The timing code is basically this:

        timer.start(1);
        for (i=1; i<=maxLoop; ++i)
        {
            // method call here
        }
        timer.stop(1);

Note that the loop overhead will be included in the measurement as well. This is not really a problem because we will use the same setup for all test cases, replacing the loop body. We’re not interested in exactly how long it takes to call a method, only in performance of the cases relative to each other. Absolute execution times depend on the configuration of the system while relative differences don’t change much between different setups. It’s a bit crude but I think it will suffice.

MaxLoop is set at 100,000 and all cases are executed sequentially. To further minimize the effect of other random system activity, all tests are repeated 20 times. This means every method call is executed 2 million times. This should give a pretty good indication of relative performance.

Overhead, e.g. for constructing object, is placed outside the timer statements. All methods are empty, take no input and return nothing. That means there’s nothing but the call going on. I’m assuming that the compiler will not perform any optimizations, like inlining functions. If it does, we should see weird results.

If you want to try this yourself get the full source here (4.0 SP2).

The results

After running the test I got these results.

#CaseAvg. time (ms) for 100,000 calls
1No method (empty loop)481
2Instance method client2,347
3Instance method server14,809
4Static method client2,298
5Static method server14,825
6SysDictClass3,095
7Call on Object on client2,367

As expected they confirm the Best Practice recommendations. Calling a method on the same tier in a loop is about 3 times slower than an empty loop. It doesn’t really matter if it’s an instance or static method, or if the variable is of the generic Object type. The values are too close together to be statistically significant.

SysDictClass is a bit slower. That makes sense because it uses 2 methods: callObject() on SysDictClass and the method on the object itself. Surprisingly it is a lot faster than twice the value of calling an object method on the same tier. It is closer to a combination of no method and a method call on the same tier. If I had to guess I would say it is because callObject() is a method in the kernel, written in C/C++ instead of X++. Maybe there is less overhead in dealing with kernel functions. Too bad we can’t include an empty kernel method in the test to verify this.

Finally, this proves methods calls across tiers are slow. Extremely slow compared to anything else. In this setup crossing a tier is about 6 to 7 times slower than staying on the same tier. Keep in mind that these methods do not take any input and return nothing. Also, the AOS and client are on the same machine. In real code with parameters, return types and network latency it will be worse.

Conclusion

The optimization guidelines are correct. Now should you worry about it and avoid methods? Generally not. Breaking up code in methods improves readability of the code. Adding too many temporary variables to avoid calling the same method again can become annoying too. Usually a programmer’s time is more important (and more expensive) than execution time. It’s not worth it to optimize everything.

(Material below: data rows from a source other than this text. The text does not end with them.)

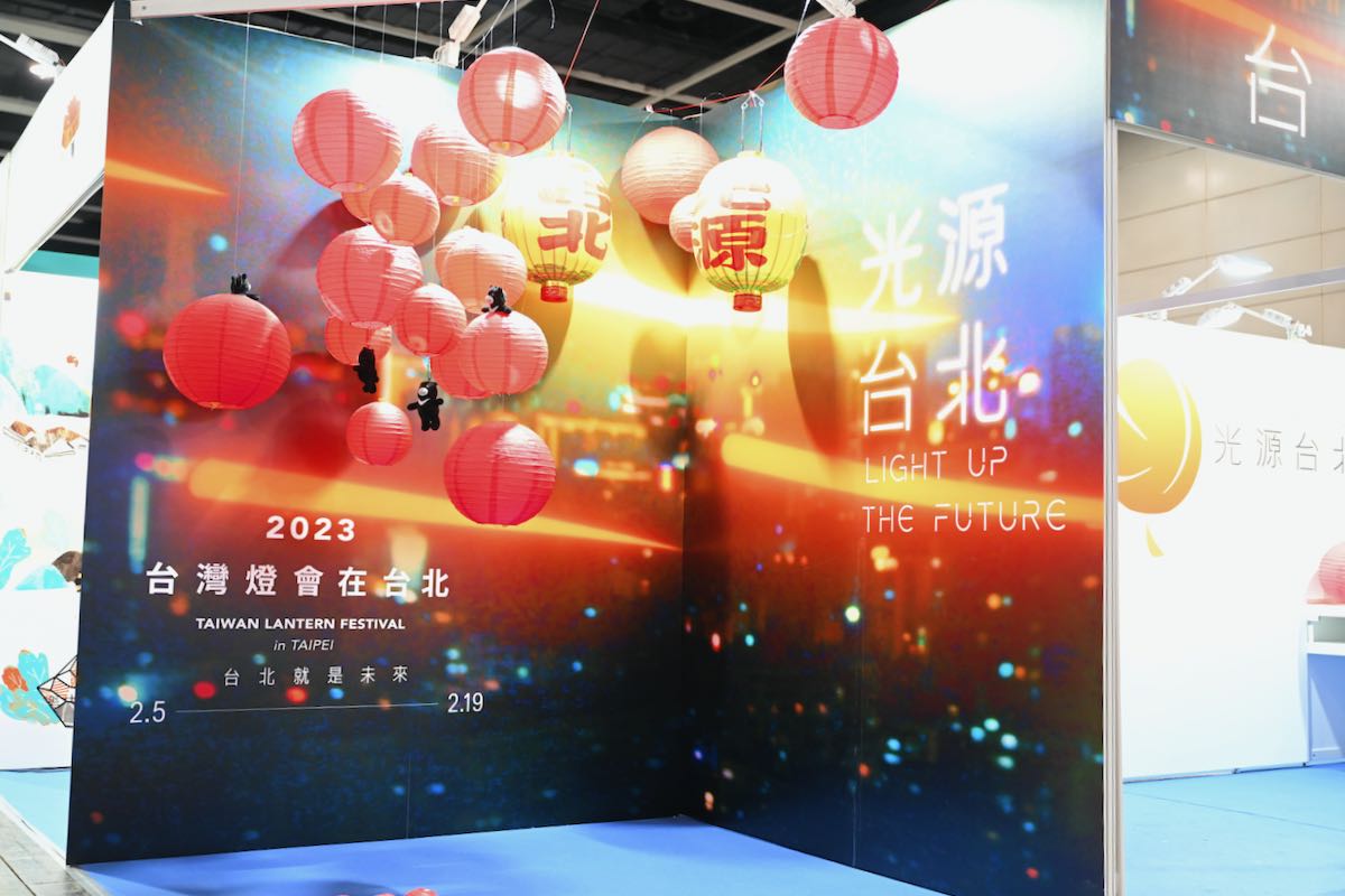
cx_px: 672
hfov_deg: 51.9
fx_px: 1382
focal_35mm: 37
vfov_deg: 35.9
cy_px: 448
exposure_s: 1/125
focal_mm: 37
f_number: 2.8
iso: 1600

If you stay on the same tier you can do a lot of method calls per second. Unlike this test setup, real methods have code that takes time to execute as well The time spent performing the actual method call will be insignificant in most situations. Readability and clean design trumps performance. If X++ would support some function inlining we could have the best of both worlds with minimal effort.

When crossing from client to server or vice versa, things are more complicated. As the results show this causes a significant performance hit. From the start your code should be designed to minimize traffic between tiers. A single call won’t hurt but often bad code contains a lot of subsequent calls to objects that live on the other tier, like when constructing an object and setting it up with accessor methods. In these cases it’s better to use containers and provide methods to pass all data in a single call. Simple client/server optimizations can make a huge difference. Improvements in this area are something users could actually notice themselves.